Genomic Characterization of Canis Familiaris Papillomavirus Type 25, a Novel Papillomavirus Associated with a Viral Plaque from the Pinna of a Dog
Round 1
Reviewer 1 Report
This is a nice paper with elegant work on the genomic organization of the 25th canine PV. The authors have been careful not to over-reach with attributing causality, but have also done a good job of trying to provide evidence that this virus is an active participant in lesion development rather than a bystander. Their thoughts about location specificity of PVs are very interesting and I hope will lead to more cases of CPV25 disease being studied.
I have a few small questions to raise with the authors:
Lines 216-217: "While this confirms that CPV25 was within the plaque and not within the surrounding normal epidermis, this does not prove CPV25 217 was causative." How was it shown that CPV25 was not in the surrounding epidermis if only the centre of the lesion was dissected out from the FFPE block and tested? There is no mention of adjacent non-lesional skin being tested.
Manuscript as a whole: The authors used just one set of consensus primers (MY09/11), which detected the virus that turned out to be CPV25. Are they confident that this consensus primer set would have detected all 24 of the other known CPVs, which would let them know that CPV25 was definitely the only CPV in the plaque? In lines 227-228 they say, "However, despite the high number of plaques evaluated, CPV25 has not been previously 227 detected." Would CPV have been detected in all previous studies using the primers that each study's authors used (i.e., did all previous studies also use MY09/11?)?
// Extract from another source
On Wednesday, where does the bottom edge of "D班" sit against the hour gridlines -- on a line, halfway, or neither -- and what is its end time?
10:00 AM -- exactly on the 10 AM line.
There are just a few small typos or other suggestions, in no special order:
Lines 18, 25, 63 and others: The medial surface of the pinna is more correctly termed the concave surface, since "medial" has opposite meaningsx in breeds with pendulous vs. erect ears.
Line 178: Sus scofa should be Sus scrofa
Lines 177 and 178: Please italicize Felis catus and Sus scrofa
Line 201: Duplicated full stop
Line 244: Prevents should be prevent
Line 245: Production infection should be productive infection
Line 255: Otitis external should be otitis externa
Table 2: Column alignment is out (probably just in the proof and will be fixed in the final)
If one is available, a gross photograph of the ear lesion would be very helpful for clinicians, who may be unfamiliar with the appearance of pigmented viral plaques in this unusual location.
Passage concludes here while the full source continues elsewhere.